▸ **Text shown**
+===+

Editorial

Over the last decades, progress has created unprecedented wealth and opportunities. By all available measures, the world never had it so good. And yet resentment is growing everywhere, for the benefits have not been equally shared. In the most advanced countries, struggling middle classes are growing disenchanted as the rich get richer and trust in institutions wanes. In poorer countries, the situation is different: first, there are blind spots in this global prosperity, places caught in fragility and conflict, where human suffering and poverty remain pervasive. Second, in places where the most spectacular progress in poverty reduction and human development has been achieved, persistent inequalities have been brewing dire social tensions.

Our historical, collective thinking on the development process over the past 50 to 70 years is therefore at odds with the recent development experience of many countries. We continue to think of economic development and human development as two separate things, whereas they need to be seen as one sole process. At the same time, the world has deeply changed, and much of this is due to the rise of emerging economies. The People’s Republic of China, but also Brazil, India, Indonesia, South Africa and the Russian Federation, for instance, are increasingly taking a larger stake at the world’s table and engaging in the development processes of others. Since 2010, the Perspectives on Global Development has been monitoring how development is being shaped by these changes we are experiencing.

+===+

▸ **What this exercise asks**
**a)** From the editorial, retype the passage from "Our historical, collective" to "we are experiencing.".
**b)** Answer these questions using the editorial:
(i) Since what year has the Perspectives on Global Development been monitoring how development is being shaped?
(ii) Over what span of years is the historical, collective thinking on the development process described as at odds with recent experience?
(iii) In the most advanced countries, which group is growing disenchanted?
**c)** Name every emerging economy that the editorial mentions by name.

▸ **Data excerpt**
+===+

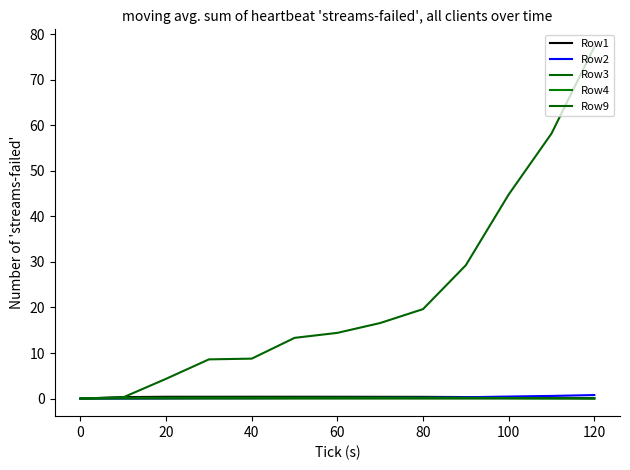

Is this an area chart (filled region under the line)?

No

+===+

▸ **Exercise results**
**a)**
Our historical, collective thinking on the development process over the past 50 to 70 years is therefore at odds with the recent development experience of many countries. We continue to think of economic development and human development as two separate things, whereas they need to be seen as one sole process. At the same time, the world has deeply changed, and much of this is due to the rise of emerging economies. The People’s Republic of China, but also Brazil, India, Indonesia, South Africa and the Russian Federation, for instance, are increasingly taking a larger stake at the world’s table and engaging in the development processes of others. Since 2010, the Perspectives on Global Development has been monitoring how development is being shaped by these changes we are experiencing.

**b)**
(i) 2010
(ii) The past 50 to 70 years
(iii) Struggling middle classes

**c)** The People's Republic of China, Brazil, India, Indonesia, South Africa, the Russian Federation